Similarly, a number of companies have already announced the suspension of their buyback programme. The ECB has recommended that at least until 1 October 2020 significant credit institutions should not seek to buy back their own shares. For other companies, relevant factors in such a decision will include: (1) when the company expects to complete the programme; (2) the terms of the purchasing bank’s mandate; (3) the company’s current and future liquidity position in various projected scenarios; and (4) any existing restrictions in the company’s debt facilities and any restrictions that are imposed by lenders as a condition to waiving any covenant breach. The points made in the first paragraph of “Dividends” above will also be relevant.

As with dividends, a decision to suspend a buyback programme is likely to be inside information that must be announced immediately unless it would not move the share price – for example, because the market has already priced in an expected suspension. If a company has other inside information, it will probably need to announce it before suspending or terminating the buyback programme.

Share dealing

Companies should consider prohibiting all or certain categories of dealings by PDMRs even if the company does not currently have any inside information. The speed with which events are developing increases the risk that, with the benefit of hindsight, the FCA may take the view that the company did in fact have inside information (for example, that it should have published a profit warning) and that persons who dealt on the basis of that information committed market abuse. As well as reducing the legal and reputational risks to the company and individuals involved, in terms of optics it may be preferable for PDMRs not to deal at this time. While purchases of shares may raise fewer concerns, and therefore might be excluded from any blanket prohibition, a company should still consider carefully whether it has any inside information (either positive or negative) before permitting any dealing.

Communication generally

Even if a company is not required to make an announcement, there may be benefits to disclosing voluntarily details of the impact of the pandemic and what the company is doing in response. This could be an opportunity to demonstrate leadership and commercial initiative and to stand out from competitors. But beware of making statements that could quickly become out of date or look incomplete: they may need to be updated or corrected and the company could end up feeling compelled to give a “running commentary” on developments. And whichever channel of communication the company chooses to use, ensure that messages are kept consistent.

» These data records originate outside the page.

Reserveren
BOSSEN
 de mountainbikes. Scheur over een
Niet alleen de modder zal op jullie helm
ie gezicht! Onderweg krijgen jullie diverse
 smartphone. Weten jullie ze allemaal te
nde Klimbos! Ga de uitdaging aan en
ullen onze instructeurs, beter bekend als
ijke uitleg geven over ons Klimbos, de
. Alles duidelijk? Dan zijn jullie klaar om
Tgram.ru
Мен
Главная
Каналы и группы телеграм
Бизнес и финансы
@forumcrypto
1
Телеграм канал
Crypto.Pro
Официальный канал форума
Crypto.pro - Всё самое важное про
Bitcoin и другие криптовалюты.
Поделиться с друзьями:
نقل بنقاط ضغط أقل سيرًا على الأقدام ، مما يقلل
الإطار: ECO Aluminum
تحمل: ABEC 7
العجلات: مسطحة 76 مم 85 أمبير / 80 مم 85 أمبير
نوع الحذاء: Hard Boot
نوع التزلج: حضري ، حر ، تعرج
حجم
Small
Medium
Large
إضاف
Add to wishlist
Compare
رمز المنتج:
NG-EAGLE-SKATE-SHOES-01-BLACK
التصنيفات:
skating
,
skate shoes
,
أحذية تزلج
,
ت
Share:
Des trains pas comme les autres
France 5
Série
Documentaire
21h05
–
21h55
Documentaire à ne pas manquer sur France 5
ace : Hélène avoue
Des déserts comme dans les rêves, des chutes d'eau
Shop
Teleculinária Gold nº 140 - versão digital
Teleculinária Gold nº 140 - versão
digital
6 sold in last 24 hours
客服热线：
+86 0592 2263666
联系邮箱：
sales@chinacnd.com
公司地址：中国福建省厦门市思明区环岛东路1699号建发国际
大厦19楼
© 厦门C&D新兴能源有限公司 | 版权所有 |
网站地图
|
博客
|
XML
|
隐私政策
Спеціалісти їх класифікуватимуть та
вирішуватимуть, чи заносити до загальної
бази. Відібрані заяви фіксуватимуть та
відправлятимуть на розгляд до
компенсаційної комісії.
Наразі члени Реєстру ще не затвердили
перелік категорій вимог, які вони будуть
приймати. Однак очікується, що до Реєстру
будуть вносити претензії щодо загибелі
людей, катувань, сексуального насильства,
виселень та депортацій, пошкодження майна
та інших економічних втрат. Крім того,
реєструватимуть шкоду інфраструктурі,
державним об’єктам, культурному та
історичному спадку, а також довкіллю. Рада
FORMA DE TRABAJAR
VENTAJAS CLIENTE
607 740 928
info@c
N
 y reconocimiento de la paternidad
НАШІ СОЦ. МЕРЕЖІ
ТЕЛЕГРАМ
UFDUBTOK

AGMs and other general meetings

On 28 March the Government announced that it intends to introduce legislation to enable companies to hold AGMs in a way that is consistent with the restrictions on movement and gatherings introduced recently to combat the spread of Covid-19. Until such legislation is in force, companies should follow the guidance published by Slaughter and May and the Chartered Governance Institute on 18 March and supplemented on 27 March. In broad terms, companies should continue to prepare to hold a physical meeting and arrange for it to be attended in person by the minimum number of individuals needed to form a quorum; other shareholders should be told not to attend in person but instead encouraged to appoint the Chair as their proxy and instruct him or her how to vote; and companies should consider providing an electronic facility to enable shareholders to participate remotely.